Defense Tech: Next-Gen Warthog Takes Off

Thursday, February 3rd, 2005

Next-Gen Warthog Takes Off reports that the Air Force’s $300 million A-10C program will produce new, upgraded Warthogs. It also cites a 2003 New York Times op-ed for a bit of history:

Until the A-10 was built in the 1970′s, the Air Force used old, underpowered aircraft to provide close air support. It never had a plane specifically designed to fly low to the ground to support field troops. In fact, the A-10 never would have been built had not the Air Force believed the Army was trying to steal its close air support role — and thus millions of dollars from its budget — by building the Cheyenne helicopter. The Air Force had to build something cheaper than the Cheyenne.
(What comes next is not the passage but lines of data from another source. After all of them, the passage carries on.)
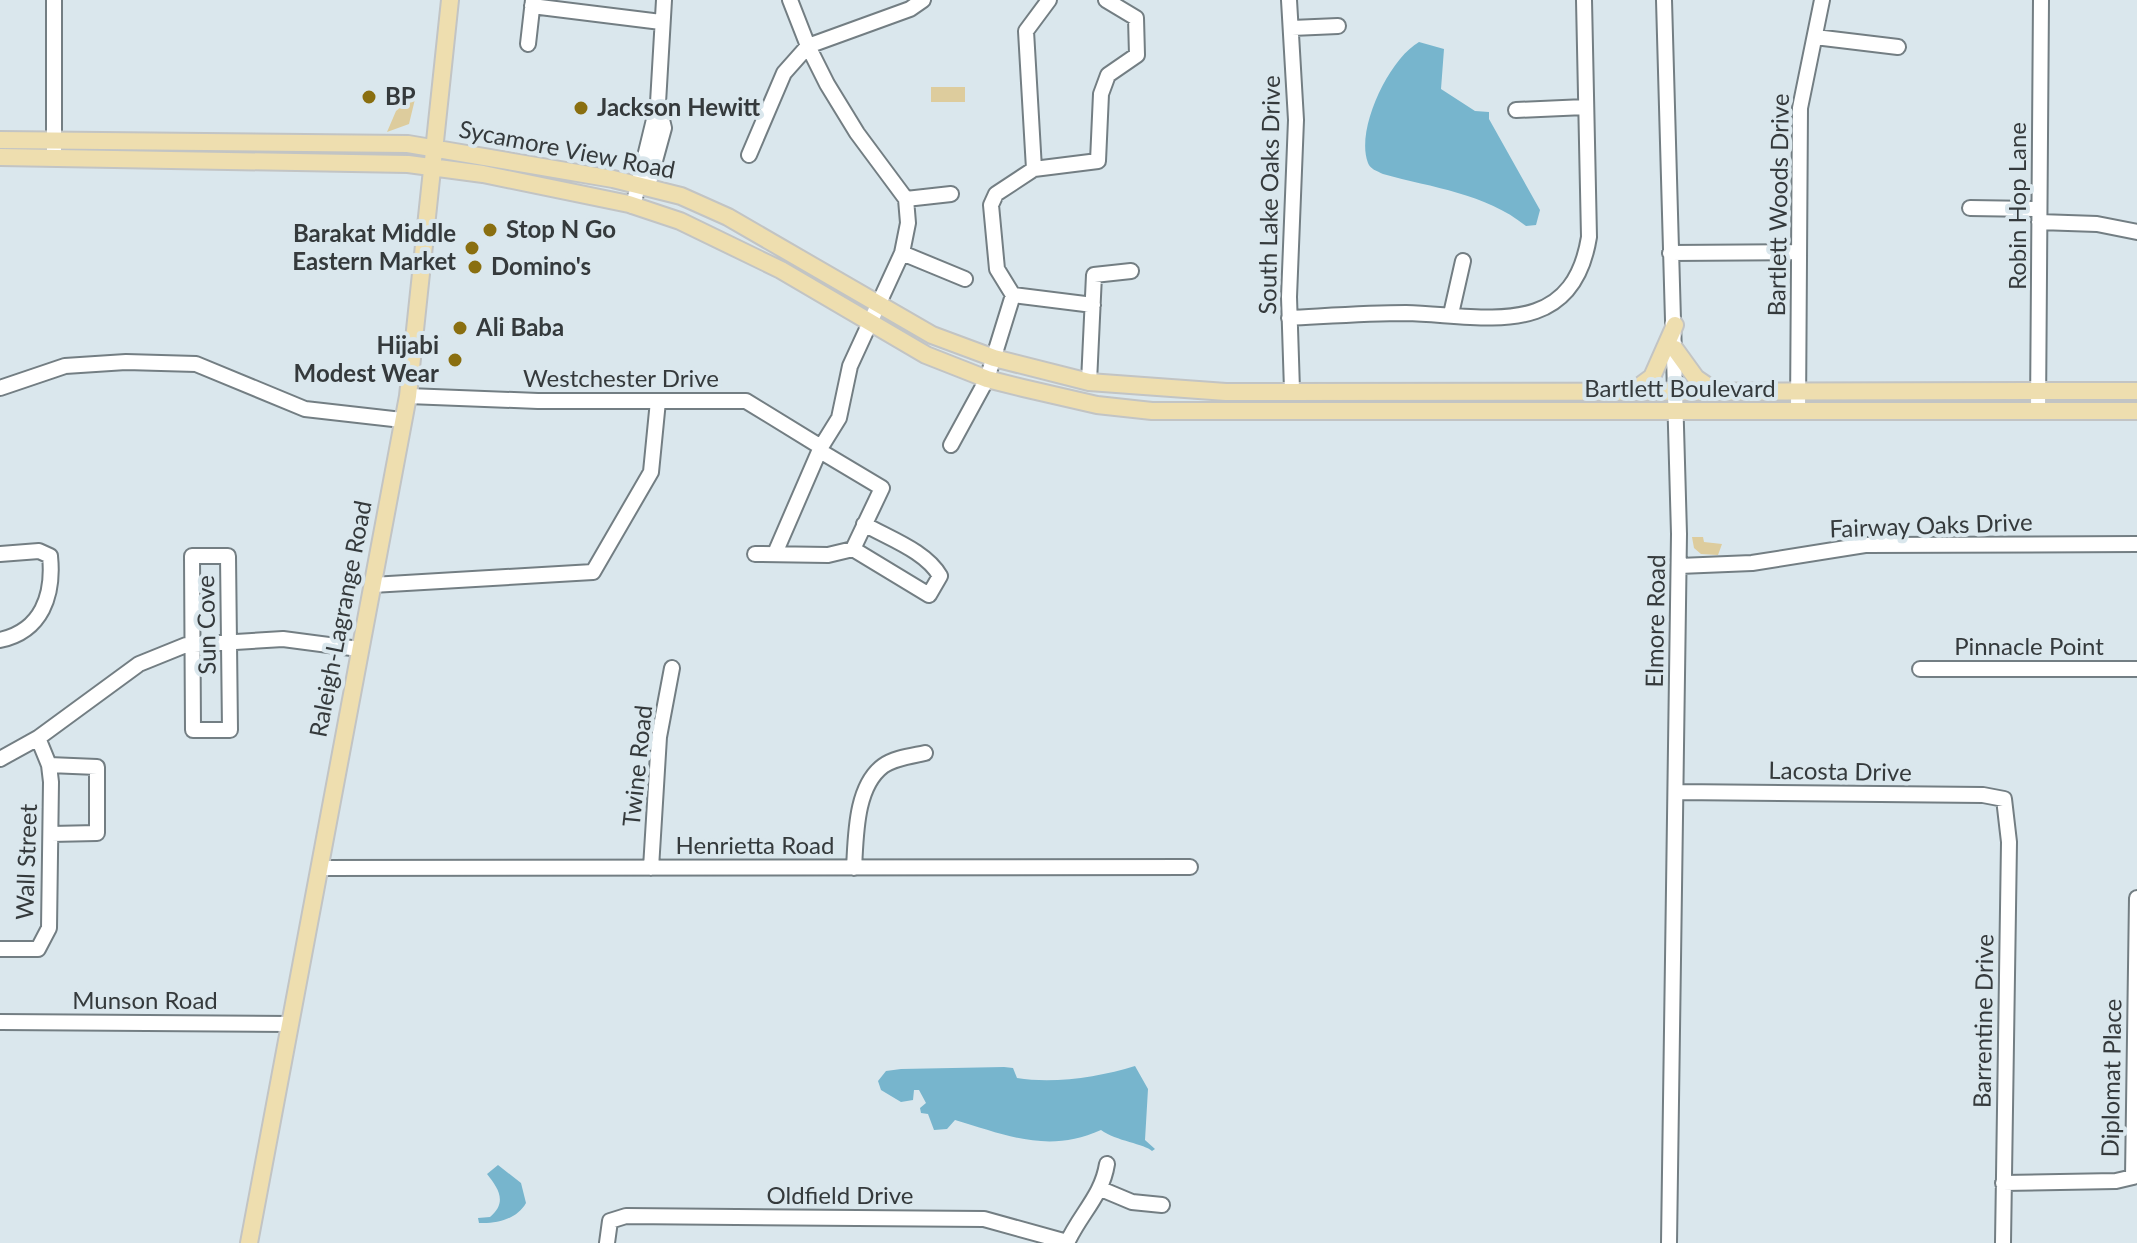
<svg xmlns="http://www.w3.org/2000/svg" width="2137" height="1243" font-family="Lato,sans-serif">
	<rect width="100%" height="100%" fill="#dae7ed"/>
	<path fill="#ddcc9d" d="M931 87H965V102H931Z
		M416 95 409 124 387 132 396 111Z
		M1692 537H1703L1704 542 1722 544 1718 555 1701 554 1694 548Z"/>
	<path fill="#77b5cd" d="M1419 42 1444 49 1441 89 1475 111 1489 112V119L1540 210 1536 225 1526 226C1485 193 1433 188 1383 174 1377 171 1370 169 1368 163 1355 130 1389 59 1419 42Z
		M1135 1066 1148 1089 1145 1140 1155 1149 1152 1151C1145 1144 1116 1141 1101 1130 1048 1154 1006 1135 955 1120L947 1129 934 1130 928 1114 921 1113 920 1108 926 1103 919 1090H914L913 1100 901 1102 881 1090 878 1081 886 1071 901 1069 1004 1067 1013 1068 1017 1078C1054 1084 1100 1077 1135 1066Z
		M498 1165 521 1183 526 1203C517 1219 497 1224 479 1223L478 1218 490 1217C508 1202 498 1188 487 1174Z"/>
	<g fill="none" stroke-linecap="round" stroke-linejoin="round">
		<defs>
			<path id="minor" d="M1289 0 1296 120 1289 297 1292 390
				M1664 0 1679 534 1669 1243
				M532 6 661 22
				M1292 28 1338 26
				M1815 37 1898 47
				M528 44 533 0
				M1516 110 1585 107
				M749 155 784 73 808 46 910 9 923 0
				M54 158V0
				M1034 169 1026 31 1049 0
				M650 179 664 128 658 103
				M906 199 951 194
				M633 206 658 103 664 0
				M1970 208 2039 209
				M2039 222 2097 224 2137 232
				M902 253 965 279
				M1670 253 1799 252
				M1013 295 1093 305
				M1451 314 1463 261
				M1289 318C1328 316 1367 313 1406 313 1483 315 1572 342 1589 237L1584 0
				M1089 382 1094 275 1131 271
				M0 388 65 366 126 362 196 364 305 409 402 420
				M408 396 538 401H746L821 447
				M1798 412 1800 108 1822 0
				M2038 412 2041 0
				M951 445 987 379 1013 295 997 269 991 205 996 194 1034 169 1098 161 1101 94 1108 75 1137 55 1136 18 1106 0
				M820 451 882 488 853 549
				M776 551 821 447 839 418 850 366 902 253 908 223 906 199 857 133 827 84 808 46 790 0
				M0 554 39 551 50 556C54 595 42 631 0 640
				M755 554 828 555 853 549 929 595 940 576C926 551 888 538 864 524
				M192 556H228L230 730H193Z
				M1679 566 1752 563 1865 545 2137 544
				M372 585 593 572 651 472 658 401
				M1920 669H2137
				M0 759 38 738 139 664 186 645 283 639 359 649
				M49 765 97 767V833L51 834
				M1676 792 1983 795 2004 799 2009 842 2003 1243
				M319 868 1190 867
				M651 868 659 737 672 668
				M854 868C856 837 855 787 883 766 894 758 911 756 925 753
				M0 949H38L49 928 51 782 49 765 38 738
				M0 1022 290 1024
				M2003 1183 2116 1181 2133 1177 2137 898
				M1101 1189 1132 1202 1162 1205
				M607 1243 610 1221 626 1216 984 1219 1067 1242
				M1067 1243C1080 1214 1102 1196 1107 1164"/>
			<path id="major" d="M0 140 408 144 613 179 681 196 728 217 932 335 994 358 1089 382 1226 392 2137 391
				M0 157 408 164 483 174 629 204 680 221 781 270 926 355 987 379 1023 388 1097 405 1152 411H2137
				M1675 349 1696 378 1715 391
				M1633 391 1652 377 1675 325
				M249 1243 408 396 450 0"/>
		</defs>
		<use href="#minor" stroke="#737e83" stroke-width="18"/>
		<use href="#major" stroke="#c2c4c4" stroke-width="20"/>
		<use href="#minor" stroke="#fff" stroke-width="14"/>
		<use href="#major" stroke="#eedeaf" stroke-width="16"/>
	</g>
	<g fill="#8a6f10" stroke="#dae7ed" stroke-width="3">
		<circle cx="369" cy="97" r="8"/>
		<circle cx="581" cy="108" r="8"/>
		<circle cx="490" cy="230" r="8"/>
		<circle cx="472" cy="248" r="8"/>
		<circle cx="475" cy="267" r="8"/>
		<circle cx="460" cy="328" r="8"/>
		<circle cx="455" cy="360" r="8"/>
	</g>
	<g text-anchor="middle" stroke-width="8" stroke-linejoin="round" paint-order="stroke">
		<g font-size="24" font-weight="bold" fill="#353a3c" stroke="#dae7ed" text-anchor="start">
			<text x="385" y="105">BP</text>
			<text x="597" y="116">Jackson Hewitt</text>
			<text x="506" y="238">Stop N Go</text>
			<text x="456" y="242" text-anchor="end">Barakat Middle<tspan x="456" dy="28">Eastern Market</tspan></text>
			<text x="491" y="275">Domino's</text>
			<text x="476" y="336">Ali Baba</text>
			<text x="439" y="354" text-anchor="end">Hijabi<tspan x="439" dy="28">Modest Wear</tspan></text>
		</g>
		<g font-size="24" fill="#353a3c" stroke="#dae7ed">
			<text transform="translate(567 150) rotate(11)" y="8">Sycamore View Road</text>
			<text transform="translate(1270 195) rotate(-89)" y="8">South Lake Oaks Drive</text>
			<text transform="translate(1779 205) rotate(-89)" y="8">Bartlett Woods Drive</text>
			<text transform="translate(2018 206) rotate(-90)" y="8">Robin Hop Lane</text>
			<text x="621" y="387">Westchester Drive</text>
			<text x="1680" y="397">Bartlett Boulevard</text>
			<text transform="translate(1931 526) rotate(-2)" y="8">Fairway Oaks Drive</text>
			<text transform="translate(341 619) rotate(-79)" y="8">Raleigh-Lagrange Road</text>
			<text transform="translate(1656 621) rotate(-89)" y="8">Elmore Road</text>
			<text transform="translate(207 625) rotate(-91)" y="8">Sun Cove</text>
			<text x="2029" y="655">Pinnacle Point</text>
			<text transform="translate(638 766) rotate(-84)" y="8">Twine Road</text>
			<text transform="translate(1840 772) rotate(1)" y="8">Lacosta Drive</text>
			<text x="755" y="854">Henrietta Road</text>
			<text transform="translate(27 862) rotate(-88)" y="8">Wall Street</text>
			<text x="145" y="1009">Munson Road</text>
			<text transform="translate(1984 1021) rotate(-89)" y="8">Barrentine Drive</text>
			<text transform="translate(2112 1078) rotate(-89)" y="8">Diplomat Place</text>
			<text x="840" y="1204">Oldfield Drive</text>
		</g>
	</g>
</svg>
And because the Air Force detested the idea of a designated close air support aircraft, generals steered clear of the project, and designers, free from meddling senior officers, created the ultimate ground-support airplane.

It is cheap, slow, low-tech, does not have an afterburner, and is so ugly that the grandiose name ‘Thunderbolt’ was forgotten in favor of ‘Warthog’ or, simply, ‘the Hog.’ What the airplane does have is a deadly 30-millimeter cannon, two engines mounted high and widely separated to offer greater protection, a titanium ‘bathtub’ to protect the pilot, a bullet- and fragmentation-resistant canopy, three back-up flight controls, a heavy duty frame and foam-filled fuel tanks — a set of features that makes it one of the safest yet most dangerous weapons on the battlefield.